Cyclin F–EXO1 axis controls cell cycle–dependent execution of double-strand break repair

• Published in: Science advances Vol. 10; no. 32; p. eado0636
• Main Authors: Yang, Hongbin, Fouad, Shahd, Smith, Paul, Bae, Eun Young, Ji, Yu, Lan, Xinhui, Van Ess, Ava, Buffa, Francesca M., Fischer, Roman, Vendrell, Iolanda, Kessler, Benedikt M., D’Angiolella, Vincenzo
• Format: Journal Article
• Language: English
• Published: 09.08.2024
• ISSN: 2375-2548; 2375-2548
• DOI: 10.1126/sciadv.ado0636

Ubiquitination is a crucial posttranslational modification required for the proper repair of DNA double-strand breaks (DSBs) induced by ionizing radiation (IR).
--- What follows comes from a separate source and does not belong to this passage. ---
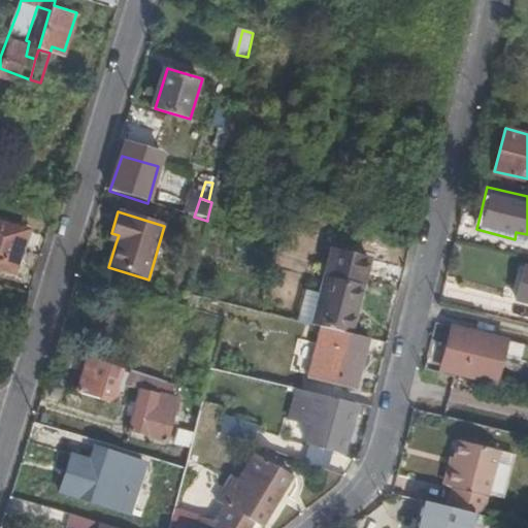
[(0,263),(18,269),(30,228),(0,219),(0,263)]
DSBs are mainly repaired through homologous recombination (HR) when template DNA is present and nonhomologous end joining (NHEJ) in its absence. In addition, microhomology-mediated end joining (MMEJ) and single-strand annealing (SSA) provide backup DSBs repair pathways. However, the mechanisms controlling their use remain poorly understood. By using a high-resolution CRISPR screen of the ubiquitin system after IR, we systematically uncover genes required for cell survival and elucidate a critical role of the E3 ubiquitin ligase SCF cyclin F in cell cycle–dependent DSB repair. We show that SCF cyclin F –mediated EXO1 degradation prevents DNA end resection in mitosis, allowing MMEJ to take place. Moreover, we identify a conserved cyclin F recognition motif, distinct from the one used by other cyclins, with broad implications in cyclin specificity for cell cycle control. E3 ubiquitin ligase cyclin F induces degradation of EXO1 in mitosis for correct deployment of microhomology-mediated end joining.